GlassWorm Malware Takedown Disrupts Developer Supply Chain Attack Infrastructure


Severity
Medium

Detail

Cybersecurity researchers have disrupted a large-scale software supply chain campaign known as GlassWorm, which targeted software developers by infiltrating trusted development ecosystems such as code editors, package registries, and open-source repositories.

Active since at least early 2025, the campaign focused on compromising developers’ machines to gain access to high-value environments including source code repositories, cloud infrastructure, CI/CD pipelines, and package distribution systems. Security teams from CrowdStrike, Google, and the Shadowserver Foundation coordinated a takedown that simultaneously disabled all known command-and-control (C2) infrastructure used by the attackers.
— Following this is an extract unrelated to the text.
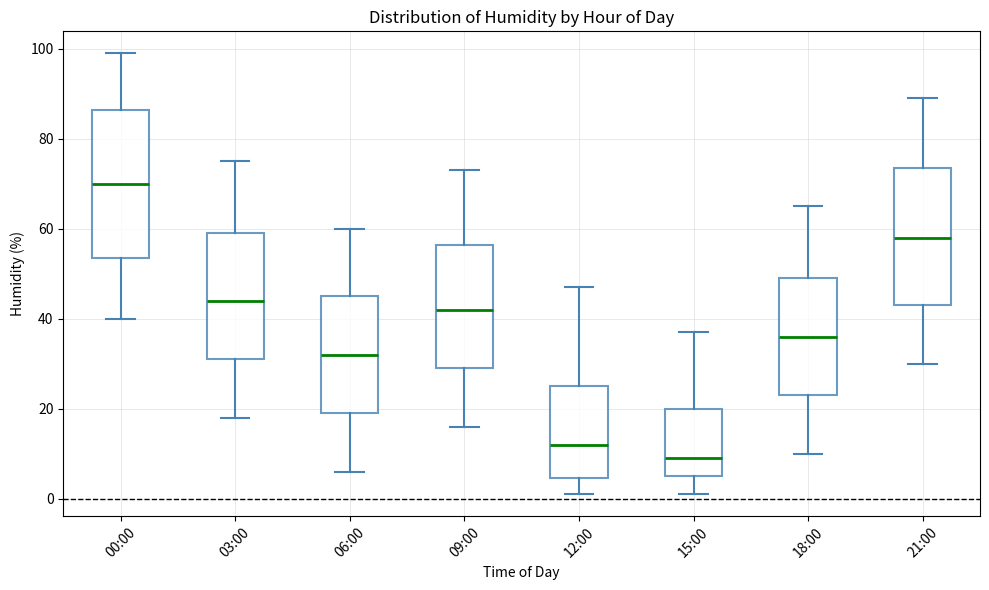

Where is the lower edge of the box for 12:00 on the y-axis? The values are not printed on the chart, so give them approximately, as read against the axis.

4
The GlassWorm operation was designed for persistence and stealth, enabling credential theft, crypto wallet exfiltration, browser data harvesting, and long-term remote access across infected systems.

How?

The attack primarily began through malicious software supply chain vectors, including:

  • Trojanized VS Code extensions published on marketplaces such as Microsoft VS Code Marketplace and Open VSX
  • Malicious or compromised npm and Python packages embedded in legitimate-looking developer tools

Once installed, the malware deployed a JavaScript-based remote access tool (RAT) capable of executing commands, stealing data, and installing additional payloads such as browser extensions for surveillance.

Infected systems were systematically searched for sensitive developer assets, including GitHub tokens, NPM credentials, OpenVSX keys, and cryptocurrency wallet data. Stolen credentials were then used to compromise additional repositories, with reports indicating over 300 GitHub repositories were affected.
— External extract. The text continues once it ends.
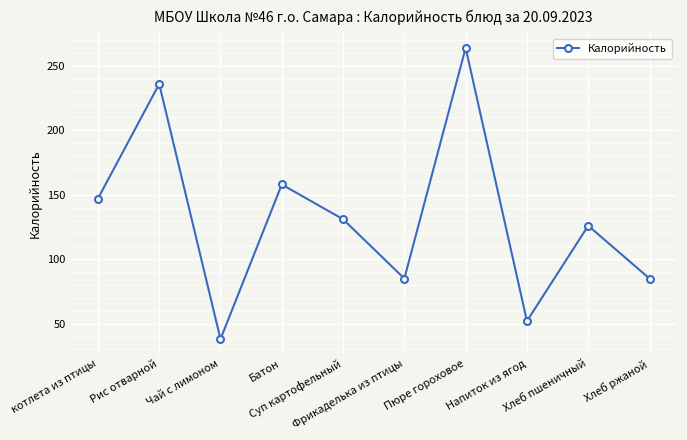

What is the maximum value shown in the chart?

264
The malware also transformed compromised hosts into attacker-controlled infrastructure, enabling SOCKS proxying, hidden remote desktop sessions (HVNC), and remote execution via Node.js processes and WebRTC-based communication.

A key feature of GlassWorm was its highly resilient C2 architecture. Instead of relying on a single control channel, operators used multiple redundant and unconventional methods, including:

  • Storing C2 data in Solana blockchain transaction metadata
  • Retrieving configuration via BitTorrent DHT peer-to-peer networks
  • Using Google Calendar events as hidden data storage (“dead drops”)
  • Traditional VPS-hosted command servers as fallback infrastructure

This multi-layered approach allowed the campaign to survive traditional takedown attempts for an extended period before coordinated disruption neutralized all channels simultaneously.

Conclusion

The GlassWorm campaign demonstrates how software supply chains have become one of the most critical attack surfaces in modern cybersecurity. By targeting developer environments directly, attackers were able to scale compromise across downstream organizations and infrastructure. The use of trusted platforms, decentralized networks, and legitimate cloud services for command-and-control highlights a growing trend toward resilient and hard-to-detect malware ecosystems.

This incident reinforces the need for stricter verification of developer tools, continuous monitoring of CI/CD and repository access, and improved detection of suspicious extension and package behavior across development environments.